Des organismes ordinaires qui remplissent des fonctions importantes dans les sols

Jusqu’à aujourd’hui, environ 8000 espèces de collemboles ont été identifiées dans le monde, mais la véritable biodiversité des Collemboles est probablement encore largement sous-estimée (Deharveng, 2004; Cicconardi et al., 2013). Ils sont présents pratiquement dans tous les écosystèmes terrestres (Hopkin, 1997), et représentent, avec les Acariens, environ 95% des microarthropodes du sols (Seastedt, 1984). Les Collemboles atteignent une densité de plusieurs

milliers à plusieurs dizaines de milliers d’individus par mètre-carré (Cluzeau et al., 2012) et, en moyenne, ils apparaissent avec une richesse d’environ 50 à 60 espèces dans un écosystème donné (Petersen, 2002).

Puisqu’ils sont pour la plupart détritivores ou prédateurs de bactéries et de champignons, les

Collemboles jouent un rôle fondamental dans les processus écologiques de décomposition de la matière organique et du cycle de nutriments. Ils impactent les services écosystémiques tels que la séquestration du carbone, ainsi que la préservation de la fertilité et de la microstructure des sols, (Brennan et al., 2006).

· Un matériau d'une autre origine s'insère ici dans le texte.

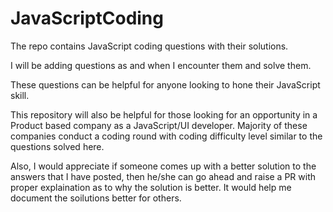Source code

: # JavaScriptCoding
The repo contains JavaScript coding questions with their solutions.

I will be adding questions as and when I encounter them and solve them. 

These questions can be helpful for anyone looking to hone their JavaScript skill.

This repository will also be helpful for those looking for an opportunity in a Product based company as a JavaScript/UI developer. Majority of these companies conduct a coding round with coding difficulty level similar to the questions solved here.

Also, I would appreciate if someone comes up with a better solution to the answers that I have posted, then he/she can go ahead and raise a PR with proper explaination as to why the solution is better. It would help me document the soilutions better for others.
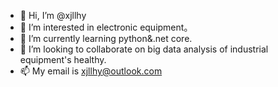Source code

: - 👋 Hi, I’m @xjllhy
- 👀 I’m interested in electronic equipment。
- 🌱 I’m currently learning python&.net core.
- 💞️ I’m looking to collaborate on big data analysis of industrial equipment's healthy.
- 📫 My email is xjllhy@outlook.com

<!---
xjllhy/xjllhy is a ✨ special ✨ repository because its `README.md` (this file) appears on your GitHub profile.
You can click the Preview link to take a look at your changes.
--->
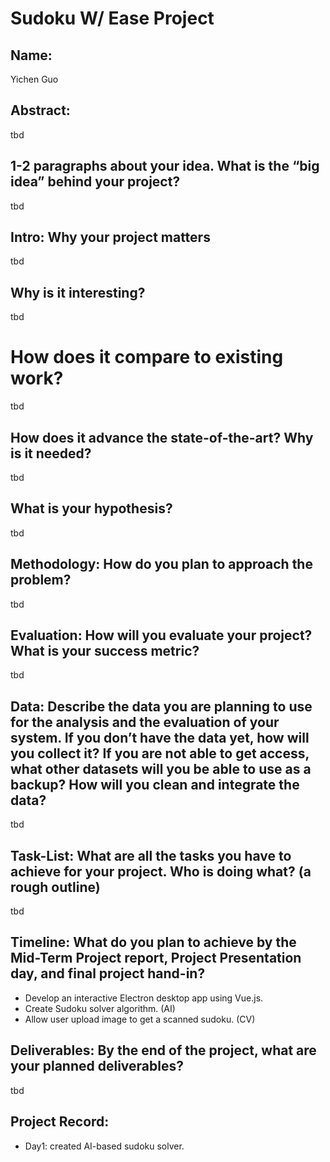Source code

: # Sudoku W/ Ease Project
## Name: 
Yichen Guo
## Abstract: 
tbd
## 1-2 paragraphs about your idea. What is the “big idea” behind your project?
tbd
## Intro: Why your project matters
tbd
## Why is it interesting?
tbd
# How does it compare to existing work?
tbd
## How does it advance the state-of-the-art? Why is it needed?
tbd
## What is your hypothesis?
tbd
## Methodology: How do you plan to approach the problem?
tbd
## Evaluation: How will you evaluate your project? What is your success metric?
tbd
## Data: Describe the data you are planning to use for the analysis and the evaluation of your system. If you don’t have the data yet, how will you collect it? If you are not able to get access, what other datasets will you be able to use as a backup? How will you clean and integrate the data?
tbd
## Task-List: What are all the tasks you have to achieve for your project. Who is doing what? (a rough outline)
tbd
## Timeline: What do you plan to achieve by the Mid-Term Project report, Project Presentation day, and final project hand-in?
 - Develop an interactive Electron desktop app using Vue.js.
 - Create Sudoku solver algorithm. (AI)
 - Allow user upload image to get a scanned sudoku. (CV)
## Deliverables: By the end of the project, what are your planned deliverables?
tbd
## Project Record:
 - Day1: created AI-based sudoku solver.
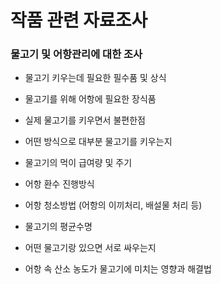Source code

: # 작품 관련 자료조사

### 물고기 및 어항관리에 대한 조사  

* 물고기 키우는데 필요한 필수품 및 상식  

* 물고기를 위해 어항에 필요한 장식품  

* 실제 물고기를 키우면서 불편한점  

* 어떤 방식으로 대부분 물고기를 키우는지  

* 물고기의 먹이 급여량 및 주기  

* 어항 환수 진행방식  

* 어항 청소방법 (어항의 이끼처리, 배설물 처리 등)  

* 물고기의 평균수명  

* 어떤 물고기랑 있으면 서로 싸우는지  

* 어항 속 산소 농도가 물고기에 미치는 영향과 해결법
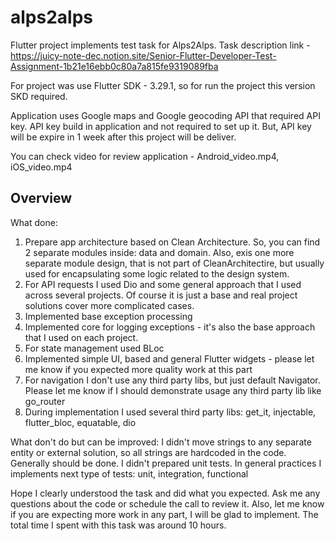 # alps2alps

Flutter project implements test task for Alps2Alps.
Task description link - https://juicy-note-dec.notion.site/Senior-Flutter-Developer-Test-Assignment-1b21e16ebb0c80a7a815fe9319089fba

For project was use Flutter SDK - 3.29.1, so for run the project this version SKD required.

Application uses Google maps and Google geocoding API that required API key. API key build in application 
and not required to set up it. But, API key will be expire in 1 week after this project will be deliver.

You can check video for review application - Android_video.mp4, iOS_video.mp4

## Overview

What done:
1. Prepare app architecture based on Clean Architecture. So, you can find 2 separate modules inside: data and domain. Also, exis one more separate module design, that is not part of CleanArchitectire, but usually used for encapsulating some logic related to the design system.
2. For API requests I used Dio and some general approach that I used across several projects. Of course it is just a base and real project solutions cover more complicated cases.
3. Implemented base exception processing
4. Implemented core for logging exceptions - it's also the base approach that I used on each project.
5. For state management used BLoc
6. Implemented simple UI, based and general Flutter widgets - please let me know if you expected more quality work at this part
7. For navigation I don't use any third party libs, but just default Navigator. Please let me know if I should demonstrate usage any third party lib like go_router
8. During implementation I used several third party libs: get_it, injectable, flutter_bloc, equatable, dio


What don't do but can be improved:
I didn't move strings to any separate entity or external solution, so all strings are hardcoded in the code. Generally should be done.
I didn't prepared unit tests. In general practices I implements next type of tests: unit, integration, functional 

Hope I clearly understood the task and did what you expected. Ask me any questions about the code or schedule the call to review it. Also, let me know if you are expecting more work in any part, I will be glad to implement.
The total time I spent with this task was around 10 hours.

Leur grande variabilité d’espèces et de traits fait des Collemboles des très bons indicateurs (Vandewalle et al., 2010) vis-à-vis de plusieurs types de stress et perturbations environnementales: climat (Makkonen et al., 2011), feux de forêt (Malmström, 2012), urbanisation (Santorufo et al. 2015), usage du sol (Salmon et al., 2014), successions végétales dans les marais salants (Widenfalk et al., 2015), etc.